Cette histoire n’est pas sans rappeler l’épisode lamentable des haltes routières au Québec. L’État québécois pourrait avoir à verser près de 50 millions au partenaire privé pour une structure dans laquelle ce dernier n’a investi que 35 millions. Suite à un désaccord sur le versement de certaines primes de performance, le partenaire avait tout bonnement déclaré faillite, s’ajoutant ainsi à la liste des PPP qui se terminent avec un partenaire privé qui s’éclipse et qui laisse le public ramasser les pots cassés. Rappelons que l’État avait garanti les prêts du partenaire privé, ce qui invalide à nouveau l’argument selon lequel un PPP permet de transférer les risques au secteur privé.

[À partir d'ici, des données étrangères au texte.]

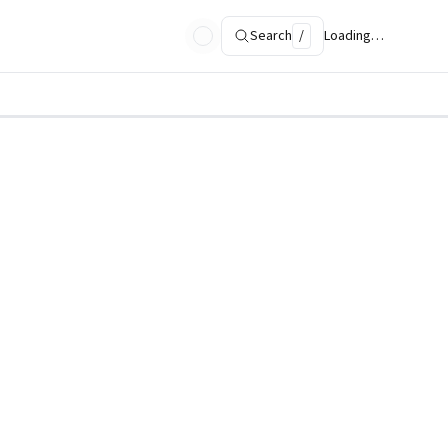
Search
/
Loading…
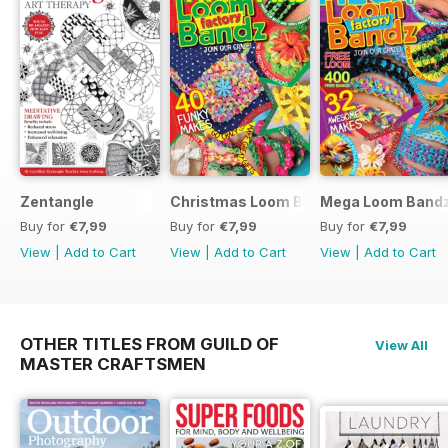
Zentangle
Christmas Loom Bandz Factory
Mega Loom Bandz
Buy for
€7,99
Buy for
€7,99
Buy for
€7,99
View
|
Add to Cart
View
|
Add to Cart
View
|
Add to Cart
OTHER TITLES FROM GUILD OF
View All
MASTER CRAFTSMEN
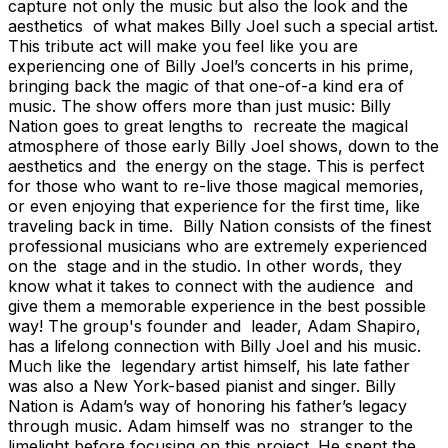
capture not only the music but also the look and the
aesthetics of what makes Billy Joel such a special artist.
This tribute act will make you feel like you are
experiencing one of Billy Joel’s concerts in his prime,
bringing back the magic of that one-of-a kind era of
music. The show offers more than just music: Billy
Nation goes to great lengths to recreate the magical
atmosphere of those early Billy Joel shows, down to the
aesthetics and the energy on the stage. This is perfect
for those who want to re-live those magical memories,
or even enjoying that experience for the first time, like
traveling back in time. Billy Nation consists of the finest
professional musicians who are extremely experienced
on the stage and in the studio. In other words, they
know what it takes to connect with the audience and
give them a memorable experience in the best possible
way! The group's founder and leader, Adam Shapiro,
has a lifelong connection with Billy Joel and his music.
Much like the legendary artist himself, his late father
was also a New York-based pianist and singer. Billy
Nation is Adam’s way of honoring his father’s legacy
through music. Adam himself was no stranger to the
limelight before focusing on this project. He spent the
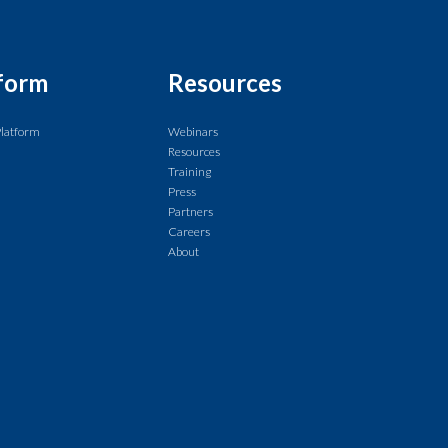
form
Resources
Platform
Webinars
Resources
Training
Press
Partners
Careers
About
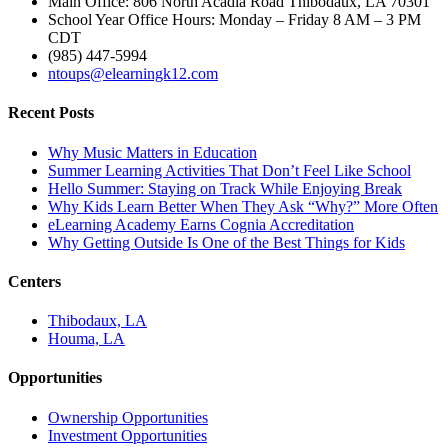
Main Office: 806 North Acadia Road Thibodaux, LA 70301
School Year Office Hours: Monday – Friday 8 AM – 3 PM
CDT
(985) 447-5994
ntoups@elearningk12.com
Recent Posts
Why Music Matters in Education
Summer Learning Activities That Don’t Feel Like School
Hello Summer: Staying on Track While Enjoying Break
Why Kids Learn Better When They Ask “Why?” More Often
eLearning Academy Earns Cognia Accreditation
Why Getting Outside Is One of the Best Things for Kids
Centers
Thibodaux, LA
Houma, LA
Opportunities
Ownership Opportunities
Investment Opportunities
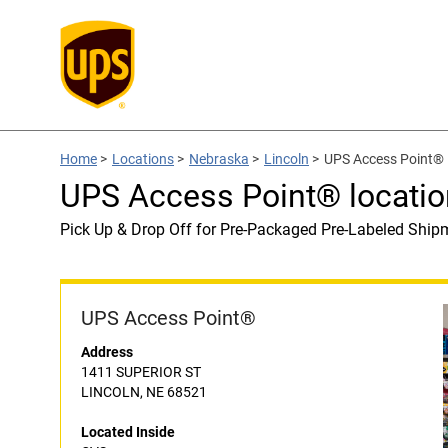
Home
>
Locations
>
Nebraska
>
Lincoln
>
UPS Access Point® 
UPS Access Point® locatio
Pick Up & Drop Off for Pre-Packaged Pre-Labeled Ship
UPS Access Point®
Address
1411 SUPERIOR ST
LINCOLN, NE 68521
Located Inside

Et si on revient aux CHUs, une entrevue réalisée par La Presse avec David Culver, l’ex-président du conseil d’administration du CUSM, est instructive sur le peu d’attrait de la formule du PPP. Culver y affirme que c’est le gouvernement qui avait imposé ce mode de fonctionnement qu’il trouvait lui-même inapproprié : «Un hôpital n’est pas une autoroute ou un entrepôt».

Si un fiasco proportionnel à celui des haltes routières devait subvenir dans le cas des CHUs en PPP, les finances publiques du Québec pourraient en porter les marques pour très longtemps. Les montants des paiements unitaires que devra verser l’État n’ont toujours pas été dévoilés. En revanche, l’agence de notation Moody’s s’est mêlée du dossier en émettant un « avertissement intermédiaire de perspective négative » sur le projet qui prend du retard. Les investisseurs attendent impatiemment le rendement de 6,7% qu’on s’est engagé à leur verser.

Au moment où les mauvaises expériences de partenariats public-privé nous proviennent de partout, on a l’impression que le gouvernement québécois s’obstine à jouer avec le feu. Les dernières défenses des PPP ne convainquent plus, comme lorsqu’on entend le ministre des Transport Robert Poëti nous dire qu’il pourrait continuer avec la formule parce qu’on a déjà vu, au Québec, une fois, un moment donné, un projet qui n’a pas viré au fiasco…. (le ministre se réfère au pont de la 25, pourtant loin d’être un résultat sans tache).